Вторая беседа с Верой Михайловной Ермолаевой через петербургских трансмедиумов
Семен Ласкин: Вера Михайловна, мне бы хотелось написать о вас книгу, как о выдающейся русской художнице. Что, как вам кажется, я не должен был бы упустить в ней?
Вера Ермолаева: Ну и вопрос! Мне сейчас не так интересна земная моя судьба. Что всеттаки было главным? Да, пожалуй, беседы, встречи, споры, которые помогали увидеть и понять, что мир многомерен, многоцветен и многозвучен. Эти беседы, споры, обиды, которые часто нужно было пережить после слишком многочисленных нападок моих друзей, заставляли увидеть то, что видно быть не могло, если бы не было этих обид. И я благодарю свою судьбу больше всего за то, что она дала мне возможность оказаться в окружении незащищенных художников, которые жили искусством, жизнь и творчество которых оказались синонимами. И хотя некоторые из них не состоялись, были забыты или и тогда не во всем дотягивали до настоящего искусства, они все давали ту атмосферу, которую может породить только истинное искусство. Просто не могу представить себе, что бы стало со мной без этого окружения. И очень хочу, чтобы знали: нет художника без его почитателей и без его критиков. Да, без врага можно обойтись, а без критиков невозможно, так как художник должен уметь посмотреть на себя со стороны.
А ведь не хочется. Знаешь, что делаешь, любишь свое детище, обихаживаешь его, ночи не спишь, лелеешь, а разве на такое со стороны сам посмотришь?! И вот приходят друзья, которые лучше тебя понимают, как ты работаешь, что должен показать, на что обратить внимание, и знают лучше тебя средства, которыми ты все это покажешь, даже знают мысли твои, чувства, и подсказывают тебе все время. Ты злишься, споришь, не допускаешь возможного и даже иногда плачешь от злости, а потом, когда нет никого, ты о них вспомнишь и, не желая того, вдруг увидишь, что они заметили то, что тебе заметить не удалось. Злишься. Но душа уже стала работать. И куда денешься? Вот и заставляешь себя исправлять, усложнять, но... все-таки иначе, чем они тебе подсказывали. И значит, обретаешь новый ход, лишь бы не согласиться. Вредность эта заставляла душу искать иные пути и приемы, к которым раньше не была готова, те, что, как могло показаться, даже рушили образ твой.
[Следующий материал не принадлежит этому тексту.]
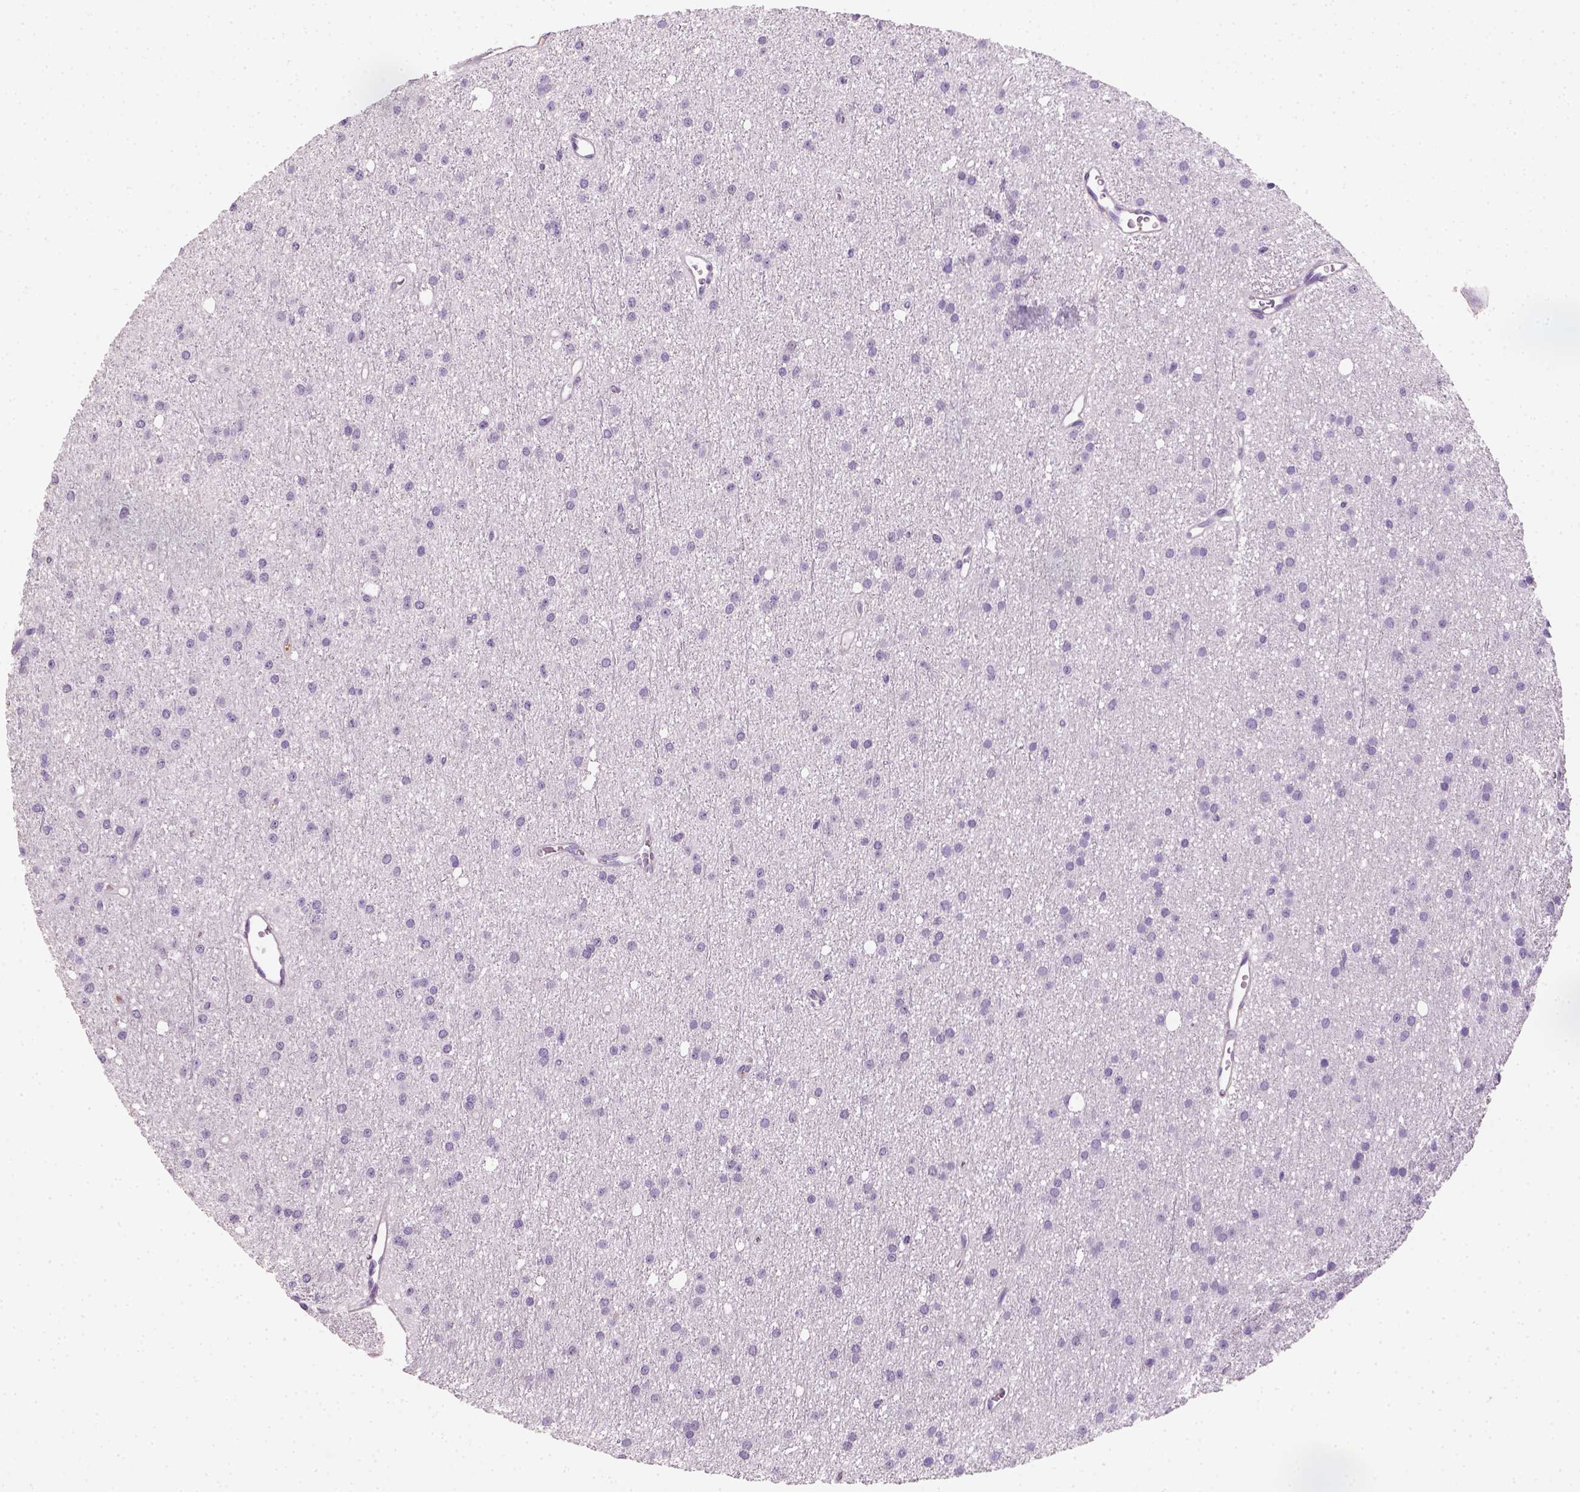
{"staining": {"intensity": "negative", "quantity": "none", "location": "none"}, "tissue": "glioma", "cell_type": "Tumor cells", "image_type": "cancer", "snomed": [{"axis": "morphology", "description": "Glioma, malignant, Low grade"}, {"axis": "topography", "description": "Brain"}], "caption": "An immunohistochemistry micrograph of glioma is shown. There is no staining in tumor cells of glioma.", "gene": "FAM163B", "patient": {"sex": "male", "age": 27}}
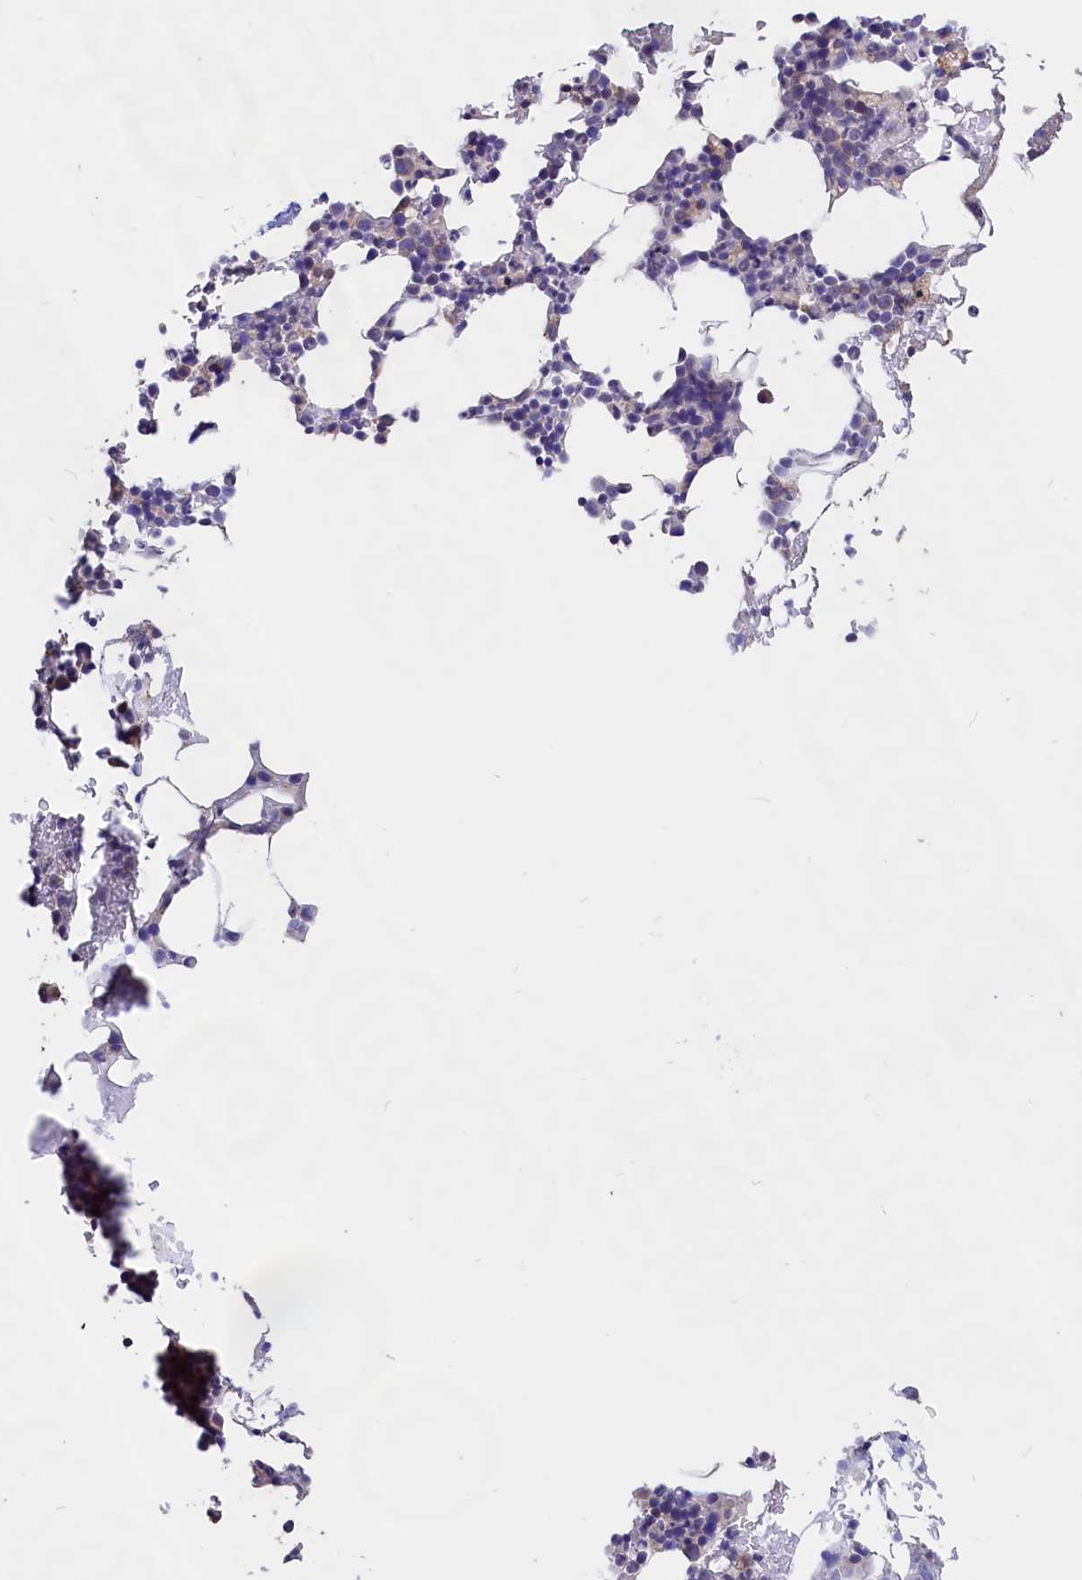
{"staining": {"intensity": "weak", "quantity": "<25%", "location": "cytoplasmic/membranous"}, "tissue": "bone marrow", "cell_type": "Hematopoietic cells", "image_type": "normal", "snomed": [{"axis": "morphology", "description": "Normal tissue, NOS"}, {"axis": "morphology", "description": "Inflammation, NOS"}, {"axis": "topography", "description": "Bone marrow"}], "caption": "A high-resolution histopathology image shows immunohistochemistry staining of normal bone marrow, which reveals no significant staining in hematopoietic cells.", "gene": "CYP2U1", "patient": {"sex": "male", "age": 41}}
...Ребята шли по Десятой линии Васильевского, свернули на Большой проспект. Уличная темнота чуть-чуть освещалась редкими фонарями, народу и на проспекте уже не было, приближалась полночь. Впрочем, даже этот небольшой свет, несколько охристых точек, вырывал из черного марева кусочки пространства, желтоватые полукружья висели в воздухе, и в паузах между порывами ветра было видно, как они медленно насыщались белыми точками снега.
Стоял крепкий мороз. Защищаясь от ветра, поворачивались спиной, так легче было переносить обжигающий холод. Стерлигов мерз больше других, правда, чуточку спасала ушанка, но мороз жег не только лицо, стыли и ноги в дешевеньких башмаках, и руки в тонких перчатках, и, разговаривая, Володька периодически дышал в них, пританцовывал, постукивал каблуками.
Позади белела Александровская церковь, которая давно уже не действовала, однажды Вера Михайловна сказала, что там теперь овощной склад. Володя перекрестился и вздохнул: вся страна превращалась в склад да в помойки, а не только эта прекрасная церковь.
На Тучковом мосту стало еще холоднее. Здесь уже не защищали от ветра ни дома, ни деревья – их не было, зато внизу лежал серый отполированный невский лед. Вот перейдут по Тучкову, а там еще минут десять до Шамшиной. Комнатка у Костика крохотная, но переночевать можно.
– К нам, к нам, Володька! – стал уговаривать Лева. – Ну что ты будешь ночью до дома плестись, утром мы все объясним Лиде...
– Не знаю, – пожал плечами Володя, – я же ее не предупредил...
– Что значит «не предупредил», – возмутился Лева. – Я Машу тоже не предупреждал. Сказал, вечером мы все у Веры Михайловны, она и не думает, что я пойду пешком на Удельную.
– На Удельную – это конечно, но Каменноостровский-то рядом.
– Ладно, – согласился Костя. – Попьешь чаю, а дальше – решай сам.
Наконец добрались до маленького двухэтажного дома, вошли в заснеженный двор, в квартире были еще жильцы, пройти в комнату надо было тихонько.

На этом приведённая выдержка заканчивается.